This exercise asks for an exact copy of the lines from the one containing "Figure 7. Typical" through the final line of the material, with pictures omitted.

DATASET SECTION:
>>>>

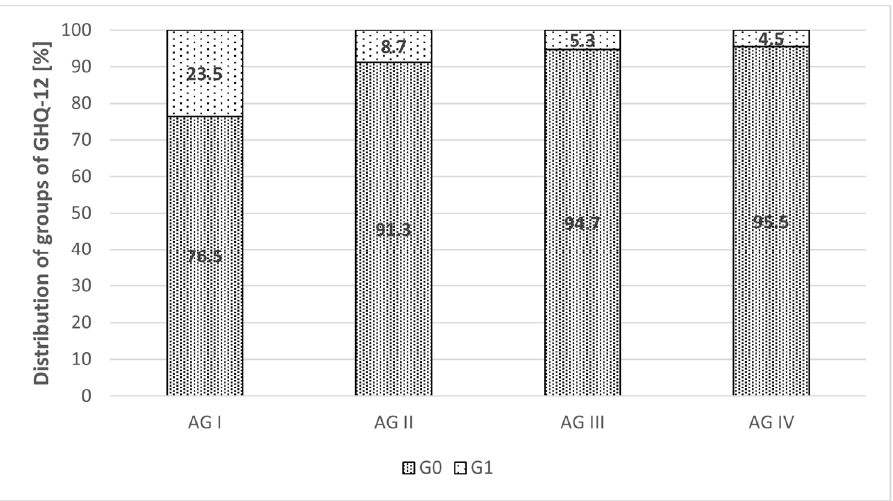
Figure 1. Distribution of groups of GHQ-12. Notes. AG = age group G0 = group with regular mental health, G1 = group with impaired mental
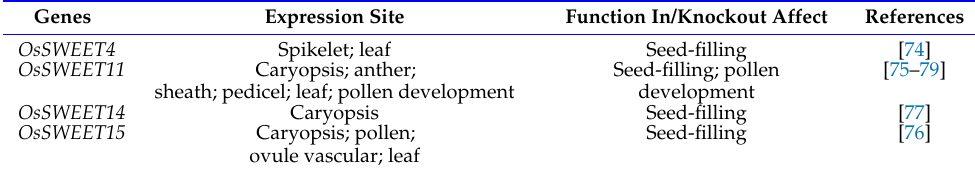
Table 3. Rice SWEET genes and their physiological functions.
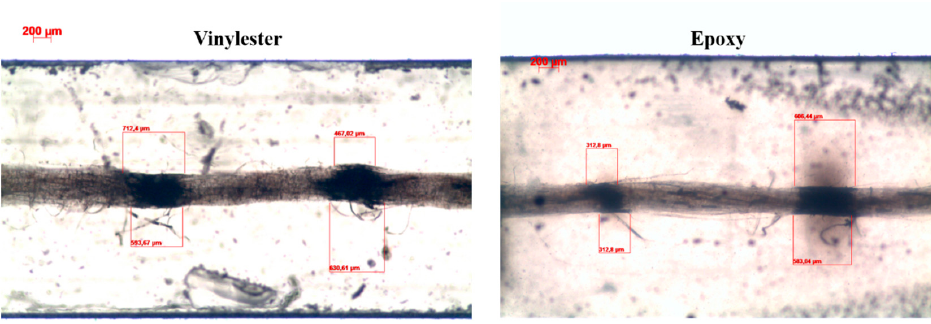
Figure 7. Typical optical micrographs of fragmented flax yarns in vinylester and epoxy matrices: measurement of the debonding length ( l debonding ). Table 4. Critical fragment length and debonding length values for the di ff erent single yarn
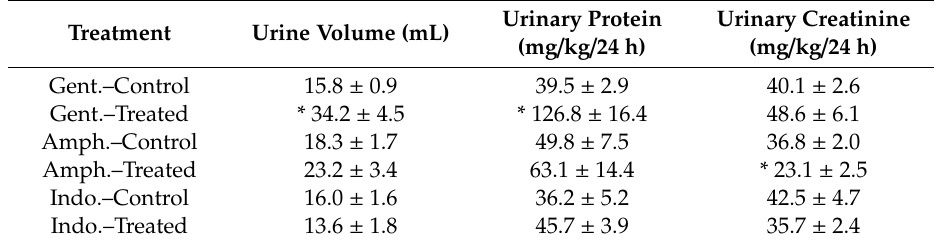
Table 1. Changes in urinary parameters after acute nephrotoxic doses of gentamicin, amphotericin and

<<<<

EXERCISE RESPONSE:
Figure 7. Typical optical micrographs of fragmented flax yarns in vinylester and epoxy matrices: measurement of the debonding length ( l debonding ). Table 4. Critical fragment length and debonding length values for the di ff erent single yarn
Table 1. Changes in urinary parameters after acute nephrotoxic doses of gentamicin, amphotericin and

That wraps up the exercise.